Office of Administrative Law Judges 800 K Street, NW, Suite 400-N Washington, DC 20001-8002
Date issued: May 2, 2003
CASE NO.: 2002-AIR-27
In the Matter of:
JULIE ROBICHAUX, Complainant,
v.
AMERICAN AIRLINES, Respondent.
DECISION AND ORDER
This matter arises under the employee protection provision of Section 519 of the Wendell H. Ford Aviation Investment and Reform Act for the 21st Century, 49 U.S.C. § 42121 ("AIR 21" or "the Act"), as implemented by 29 C.F.R. Part 1979 (2002). This statutory provision, in part, prohibits an air carrier, or contractor or subcontractor of an air carrier, from discharging or otherwise discriminating against any employee with respect to compensation, terms, conditions, or privileges of employment because the employee provided to the employer or Federal Government information relating to any violation or alleged violation of any order, regulation, or standard of the Federal Aviation Administration ("FAA") or any other provision of Federal law relating to air carrier safety. 49 U.S.C. § 42121(a).
PROCEDURAL BACKGROUND
Complainant Julie Robichaux ("Complainant" or "Robichaux") is employed by American Airlines ("Respondent," "American," or "AA") as an aircraft dispatcher. On July 2, 2002, Complainant filed a complaint with the Occupational Safety and Health Administration, U.S. Department of Labor, alleging that Respondent had discriminated against her in violation of Section 42121 of the Act.
On August 23, 2002, after an investigation of the complaint, the Deputy Regional Administrator for OSHA notified the parties that he found no violation of the Act's employee protection provision. On September 19, 2002, Complainant objected to the findings and requested an administrative hearing pursuant to 49 U.S.C. § 42121(b)(2)(A).
[Page 2]
A Notice of Hearing dated October 10, 2002 was issued, and a hearing date of December 9, 2002 was set. A hearing commenced on that date and concluded on December 10, 2002 in Dallas, Texas.
FACTUAL BACKGROUND
Complainant has worked for American Airlines as a licensed dispatcher since 1990. (Tr. 9). She currently works in the American SOC (Systems Operation Control) facility at the Dallas-Fort Worth airport in Dallas, Texas. As a dispatcher, she is responsible for flight planning in relation to American Airlines flights. This encompasses pre-flight planning, including weather and fuel issues, dispatch or release of the flight, and following the flight while en route. (Tr. 11). This action arises from alleged retaliation by American based on a safety complaint filed by Complainant relating to the handling of AA Flight 63.

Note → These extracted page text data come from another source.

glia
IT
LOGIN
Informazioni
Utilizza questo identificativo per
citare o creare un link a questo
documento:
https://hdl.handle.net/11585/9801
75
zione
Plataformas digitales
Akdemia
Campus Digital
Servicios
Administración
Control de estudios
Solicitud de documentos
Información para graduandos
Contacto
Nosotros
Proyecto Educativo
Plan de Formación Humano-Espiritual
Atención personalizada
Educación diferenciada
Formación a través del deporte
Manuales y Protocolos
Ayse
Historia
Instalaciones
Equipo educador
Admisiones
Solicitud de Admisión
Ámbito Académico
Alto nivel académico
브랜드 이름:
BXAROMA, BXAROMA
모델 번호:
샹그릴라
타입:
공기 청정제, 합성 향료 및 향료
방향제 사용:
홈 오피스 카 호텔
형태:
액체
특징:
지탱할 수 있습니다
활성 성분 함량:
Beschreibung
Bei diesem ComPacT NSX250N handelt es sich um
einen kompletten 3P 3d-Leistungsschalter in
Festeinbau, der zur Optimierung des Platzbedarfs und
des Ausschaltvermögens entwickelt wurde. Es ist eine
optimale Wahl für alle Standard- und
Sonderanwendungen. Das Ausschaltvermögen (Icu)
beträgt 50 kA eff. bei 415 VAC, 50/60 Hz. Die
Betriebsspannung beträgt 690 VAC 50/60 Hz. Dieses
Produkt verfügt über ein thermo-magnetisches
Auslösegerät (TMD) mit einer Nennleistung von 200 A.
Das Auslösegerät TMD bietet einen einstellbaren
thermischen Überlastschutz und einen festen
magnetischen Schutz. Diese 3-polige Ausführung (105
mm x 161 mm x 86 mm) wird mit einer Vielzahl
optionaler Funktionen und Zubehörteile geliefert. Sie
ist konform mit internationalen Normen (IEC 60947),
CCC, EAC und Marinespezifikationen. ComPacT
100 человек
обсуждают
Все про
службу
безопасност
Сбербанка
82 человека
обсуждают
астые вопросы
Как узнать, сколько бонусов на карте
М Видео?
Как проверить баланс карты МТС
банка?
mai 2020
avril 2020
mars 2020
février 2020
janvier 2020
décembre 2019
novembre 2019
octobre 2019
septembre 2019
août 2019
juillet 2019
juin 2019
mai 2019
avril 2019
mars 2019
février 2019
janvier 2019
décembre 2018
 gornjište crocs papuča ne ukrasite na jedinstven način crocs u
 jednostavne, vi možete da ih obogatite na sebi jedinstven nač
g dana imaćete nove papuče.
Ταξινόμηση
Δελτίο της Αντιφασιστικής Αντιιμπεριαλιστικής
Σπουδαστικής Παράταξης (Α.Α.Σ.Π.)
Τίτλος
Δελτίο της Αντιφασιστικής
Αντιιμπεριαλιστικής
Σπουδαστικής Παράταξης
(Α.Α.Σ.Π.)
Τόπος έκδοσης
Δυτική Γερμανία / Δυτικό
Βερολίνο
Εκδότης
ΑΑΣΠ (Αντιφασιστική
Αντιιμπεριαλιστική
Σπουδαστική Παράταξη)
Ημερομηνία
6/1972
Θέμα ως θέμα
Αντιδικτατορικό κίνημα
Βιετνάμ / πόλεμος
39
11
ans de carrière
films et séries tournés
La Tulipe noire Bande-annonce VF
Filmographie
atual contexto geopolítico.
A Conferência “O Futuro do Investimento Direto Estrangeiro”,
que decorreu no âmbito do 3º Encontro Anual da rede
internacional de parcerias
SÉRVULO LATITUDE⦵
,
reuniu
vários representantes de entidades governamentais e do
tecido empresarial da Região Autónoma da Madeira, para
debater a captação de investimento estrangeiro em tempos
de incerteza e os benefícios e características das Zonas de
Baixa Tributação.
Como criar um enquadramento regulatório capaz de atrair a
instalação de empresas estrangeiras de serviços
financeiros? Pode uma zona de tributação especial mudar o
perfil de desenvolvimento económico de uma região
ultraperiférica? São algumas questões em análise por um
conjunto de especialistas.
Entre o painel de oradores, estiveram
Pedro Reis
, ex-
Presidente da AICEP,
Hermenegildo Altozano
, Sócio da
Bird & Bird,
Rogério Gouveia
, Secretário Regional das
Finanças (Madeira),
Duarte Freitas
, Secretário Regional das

On December 22, 2001, Complainant was the dispatcher on AA Flight 63 from Paris, France to Miami, Florida. (Tr. 17-18). Aboard this flight was passenger Richard Reid, now known as the "shoe bomber." While en route across the Atlantic Ocean, Passenger Reid attempted to light his shoes on fire. The shoes were later determined to contain some sort of explosive device. He was subdued by the flight crew and other passengers and was unsuccessful in detonating the explosives. (Tr. 18-20).
The captain of AA Flight 63 contacted Complainant to alert her of the situation. (Tr. 19). Over the course of the next few hours, Complainant was in contact with the captain of AA 63, the FBI and other law enforcement, NORAD, and AA security and SOC center management. In addition to handling AA 63, Complainant was also responsible for the dispatch of her other assigned flights. Complainant re-routed AA 63 to land in Boston, Massachusetts, where it landed without further incident. (Tr. 24-25).
1An ASAP report is AA's internal safety violation reporting system.
2The TWU consists of dispatchers, meteorologists, and operation specialists for a number of airlines. Complainant is a member of this union.
3ACARS (Airborne Communications Addressing and Reporting System) is a communication system by which the dispatcher can send written transmissions to the cockpit while the flight is in the air. It is similar to an email message.
4It is well established that once a case is fully tried on the merits, prima facie case analysis usually loses its functionality. See, e.g. Mourfield v. Frederick Plaas & Plaas, Inc., ARB Nos. 00-055 and 00-056, ALJ No. 1999-CAA-13 (ARB Dec. 6, 2002). In some instances, however, prima facie case analysis remains of value even after a case is fully tried. See, e.g. Jenkins v. United States Environmental Protection Agency, ARB No. 98-146, ALJ No. 1998-SWD-2 (ARB Feb. 28, 2003) (ARB use of prima facie case analysis to narrow issues for review). In the instant case, however, regardless of whether viewed as a failure to establish a prima facie case or a failure to carry the ultimate burden of proof on an essential element of the cause of action, the result is the same.